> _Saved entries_
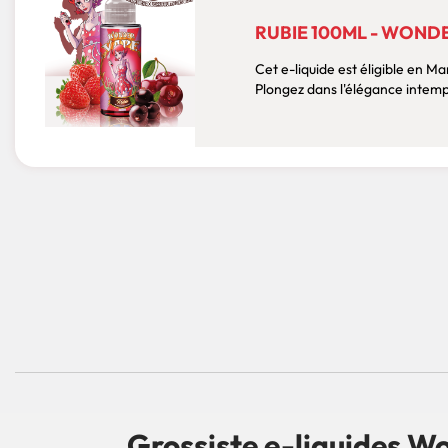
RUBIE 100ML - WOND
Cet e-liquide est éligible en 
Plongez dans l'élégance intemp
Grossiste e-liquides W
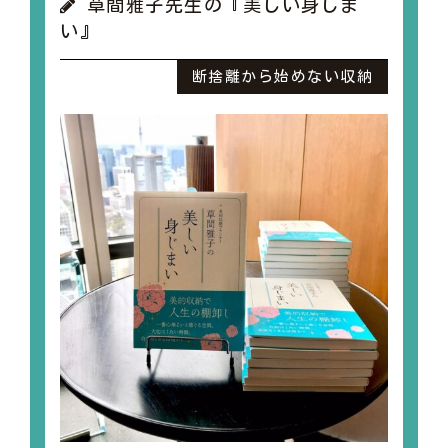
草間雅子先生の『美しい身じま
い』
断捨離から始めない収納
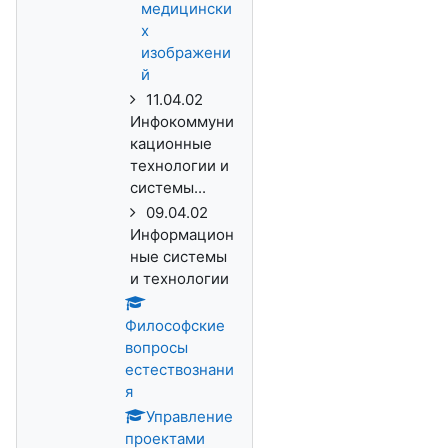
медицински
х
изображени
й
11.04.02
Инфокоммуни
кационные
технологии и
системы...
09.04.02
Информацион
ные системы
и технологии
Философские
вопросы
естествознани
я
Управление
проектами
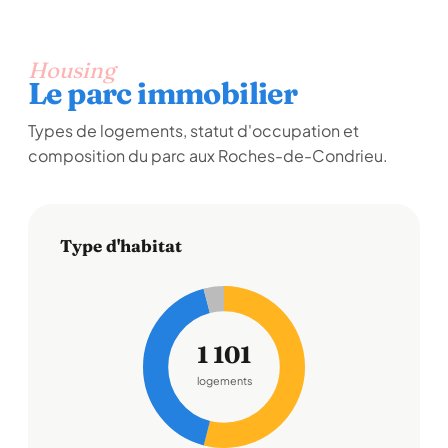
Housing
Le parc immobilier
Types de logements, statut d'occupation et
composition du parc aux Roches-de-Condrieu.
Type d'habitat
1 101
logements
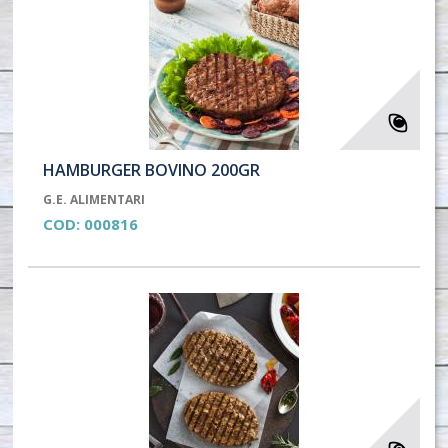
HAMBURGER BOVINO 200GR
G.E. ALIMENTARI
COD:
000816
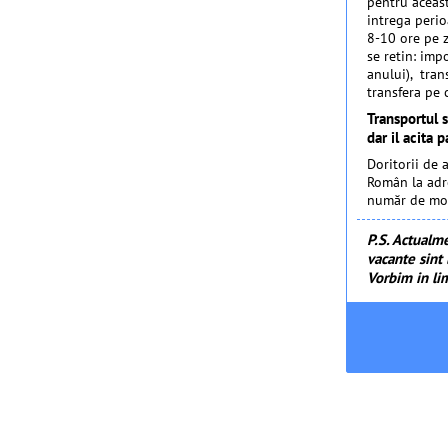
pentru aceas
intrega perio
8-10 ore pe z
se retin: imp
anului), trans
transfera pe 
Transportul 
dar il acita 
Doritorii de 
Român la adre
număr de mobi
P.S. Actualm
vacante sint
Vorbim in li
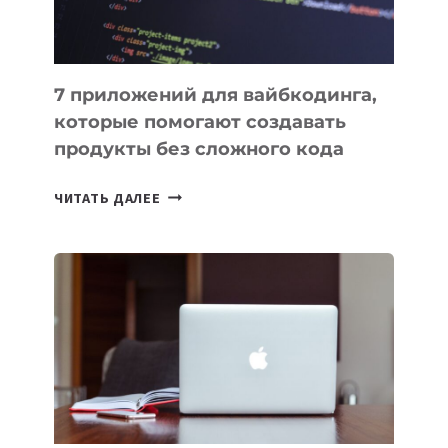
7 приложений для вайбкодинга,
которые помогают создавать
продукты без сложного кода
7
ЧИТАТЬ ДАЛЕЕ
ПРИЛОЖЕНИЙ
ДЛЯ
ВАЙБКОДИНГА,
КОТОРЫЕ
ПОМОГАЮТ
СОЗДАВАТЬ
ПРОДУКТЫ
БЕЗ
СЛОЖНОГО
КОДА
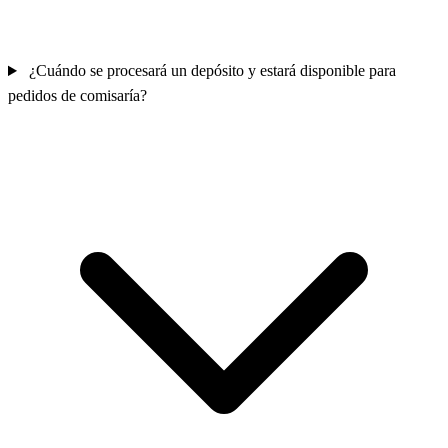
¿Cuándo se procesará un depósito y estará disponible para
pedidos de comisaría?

> _DESCRIPTION OF THE TASK_
Please rewrite all the records above, substituting "Type de logement" for "Type d'habitat" and keeping everything else the same. Leave the pictures out.

> _ANSWER BELOW_
RUBIE 100ML - WOND
Cet e-liquide est éligible en 
Plongez dans l'élégance intemp
Grossiste e-liquides W
草間雅子先生の『美しい身じま
い』
断捨離から始めない収納
медицински
х
изображени
й
11.04.02
Инфокоммуни
кационные
технологии и
системы...
09.04.02
Информацион
ные системы
и технологии
Философские
вопросы
естествознани
я
Управление
проектами
Housing
Le parc immobilier
Types de logements, statut d'occupation et
composition du parc aux Roches-de-Condrieu.
Type de logement
1 101
logements
HAMBURGER BOVINO 200GR
G.E. ALIMENTARI
COD:
000816
pentru aceas
intrega perio
8-10 ore pe z
se retin: imp
anului), trans
transfera pe 
Transportul 
dar il acita 
Doritorii de 
Român la adre
număr de mobi
P.S. Actualm
vacante sint
Vorbim in li
7 приложений для вайбкодинга,
которые помогают создавать
продукты без сложного кода
7
ЧИТАТЬ ДАЛЕЕ
ПРИЛОЖЕНИЙ
ДЛЯ
ВАЙБКОДИНГА,
КОТОРЫЕ
ПОМОГАЮТ
СОЗДАВАТЬ
ПРОДУКТЫ
БЕЗ
СЛОЖНОГО
КОДА
¿Cuándo se procesará un depósito y estará disponible para
pedidos de comisaría?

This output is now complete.